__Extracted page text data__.
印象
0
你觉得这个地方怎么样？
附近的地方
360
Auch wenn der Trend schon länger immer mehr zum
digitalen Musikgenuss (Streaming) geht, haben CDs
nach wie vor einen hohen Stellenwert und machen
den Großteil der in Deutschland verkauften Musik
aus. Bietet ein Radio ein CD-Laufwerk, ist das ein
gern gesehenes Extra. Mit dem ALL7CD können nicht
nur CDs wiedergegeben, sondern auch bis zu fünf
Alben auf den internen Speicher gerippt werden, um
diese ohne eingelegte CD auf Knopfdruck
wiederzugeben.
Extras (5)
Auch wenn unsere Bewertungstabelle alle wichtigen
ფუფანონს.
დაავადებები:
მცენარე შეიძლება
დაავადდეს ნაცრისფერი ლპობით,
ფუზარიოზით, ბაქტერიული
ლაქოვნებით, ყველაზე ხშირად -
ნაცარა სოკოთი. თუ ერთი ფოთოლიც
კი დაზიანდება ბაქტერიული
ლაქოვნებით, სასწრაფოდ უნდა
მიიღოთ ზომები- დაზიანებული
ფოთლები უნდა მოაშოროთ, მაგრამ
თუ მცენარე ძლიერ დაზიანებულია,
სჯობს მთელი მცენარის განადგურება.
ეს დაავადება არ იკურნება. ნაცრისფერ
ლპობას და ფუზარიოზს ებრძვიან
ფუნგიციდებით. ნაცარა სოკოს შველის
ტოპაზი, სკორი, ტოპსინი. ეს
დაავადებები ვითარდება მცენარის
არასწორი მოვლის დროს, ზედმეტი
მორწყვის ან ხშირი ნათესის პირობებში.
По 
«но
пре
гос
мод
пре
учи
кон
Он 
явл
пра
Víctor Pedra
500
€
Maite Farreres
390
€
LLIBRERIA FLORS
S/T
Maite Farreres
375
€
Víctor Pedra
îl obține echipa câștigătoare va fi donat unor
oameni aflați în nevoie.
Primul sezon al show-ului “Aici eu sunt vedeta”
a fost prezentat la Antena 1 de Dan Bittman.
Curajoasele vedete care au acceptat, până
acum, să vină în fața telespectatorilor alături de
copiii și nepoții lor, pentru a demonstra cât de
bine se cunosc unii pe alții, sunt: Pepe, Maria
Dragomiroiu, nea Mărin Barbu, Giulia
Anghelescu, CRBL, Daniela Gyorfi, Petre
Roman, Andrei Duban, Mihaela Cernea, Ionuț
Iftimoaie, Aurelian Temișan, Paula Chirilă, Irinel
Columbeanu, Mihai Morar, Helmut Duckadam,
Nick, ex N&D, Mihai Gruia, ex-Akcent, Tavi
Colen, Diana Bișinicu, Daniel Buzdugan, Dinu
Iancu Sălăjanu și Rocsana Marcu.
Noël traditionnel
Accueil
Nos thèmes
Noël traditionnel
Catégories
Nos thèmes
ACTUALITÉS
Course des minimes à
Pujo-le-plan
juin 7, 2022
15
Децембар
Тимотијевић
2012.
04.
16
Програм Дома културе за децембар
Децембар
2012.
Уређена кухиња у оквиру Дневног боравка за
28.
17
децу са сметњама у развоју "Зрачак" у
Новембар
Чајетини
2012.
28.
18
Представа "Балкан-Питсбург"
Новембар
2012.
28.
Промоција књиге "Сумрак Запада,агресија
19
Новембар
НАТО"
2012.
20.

__TASK DIRECTIONS__. Return all the data exactly as given.

__ANSWER BELOW__.
印象
0
你觉得这个地方怎么样？
附近的地方
360
Auch wenn der Trend schon länger immer mehr zum
digitalen Musikgenuss (Streaming) geht, haben CDs
nach wie vor einen hohen Stellenwert und machen
den Großteil der in Deutschland verkauften Musik
aus. Bietet ein Radio ein CD-Laufwerk, ist das ein
gern gesehenes Extra. Mit dem ALL7CD können nicht
nur CDs wiedergegeben, sondern auch bis zu fünf
Alben auf den internen Speicher gerippt werden, um
diese ohne eingelegte CD auf Knopfdruck
wiederzugeben.
Extras (5)
Auch wenn unsere Bewertungstabelle alle wichtigen
ფუფანონს.
დაავადებები:
მცენარე შეიძლება
დაავადდეს ნაცრისფერი ლპობით,
ფუზარიოზით, ბაქტერიული
ლაქოვნებით, ყველაზე ხშირად -
ნაცარა სოკოთი. თუ ერთი ფოთოლიც
კი დაზიანდება ბაქტერიული
ლაქოვნებით, სასწრაფოდ უნდა
მიიღოთ ზომები- დაზიანებული
ფოთლები უნდა მოაშოროთ, მაგრამ
თუ მცენარე ძლიერ დაზიანებულია,
სჯობს მთელი მცენარის განადგურება.
ეს დაავადება არ იკურნება. ნაცრისფერ
ლპობას და ფუზარიოზს ებრძვიან
ფუნგიციდებით. ნაცარა სოკოს შველის
ტოპაზი, სკორი, ტოპსინი. ეს
დაავადებები ვითარდება მცენარის
არასწორი მოვლის დროს, ზედმეტი
მორწყვის ან ხშირი ნათესის პირობებში.
По 
«но
пре
гос
мод
пре
учи
кон
Он 
явл
пра
Víctor Pedra
500
€
Maite Farreres
390
€
LLIBRERIA FLORS
S/T
Maite Farreres
375
€
Víctor Pedra
îl obține echipa câștigătoare va fi donat unor
oameni aflați în nevoie.
Primul sezon al show-ului “Aici eu sunt vedeta”
a fost prezentat la Antena 1 de Dan Bittman.
Curajoasele vedete care au acceptat, până
acum, să vină în fața telespectatorilor alături de
copiii și nepoții lor, pentru a demonstra cât de
bine se cunosc unii pe alții, sunt: Pepe, Maria
Dragomiroiu, nea Mărin Barbu, Giulia
Anghelescu, CRBL, Daniela Gyorfi, Petre
Roman, Andrei Duban, Mihaela Cernea, Ionuț
Iftimoaie, Aurelian Temișan, Paula Chirilă, Irinel
Columbeanu, Mihai Morar, Helmut Duckadam,
Nick, ex N&D, Mihai Gruia, ex-Akcent, Tavi
Colen, Diana Bișinicu, Daniel Buzdugan, Dinu
Iancu Sălăjanu și Rocsana Marcu.
Noël traditionnel
Accueil
Nos thèmes
Noël traditionnel
Catégories
Nos thèmes
ACTUALITÉS
Course des minimes à
Pujo-le-plan
juin 7, 2022
15
Децембар
Тимотијевић
2012.
04.
16
Програм Дома културе за децембар
Децембар
2012.
Уређена кухиња у оквиру Дневног боравка за
28.
17
децу са сметњама у развоју "Зрачак" у
Новембар
Чајетини
2012.
28.
18
Представа "Балкан-Питсбург"
Новембар
2012.
28.
Промоција књиге "Сумрак Запада,агресија
19
Новембар
НАТО"
2012.
20.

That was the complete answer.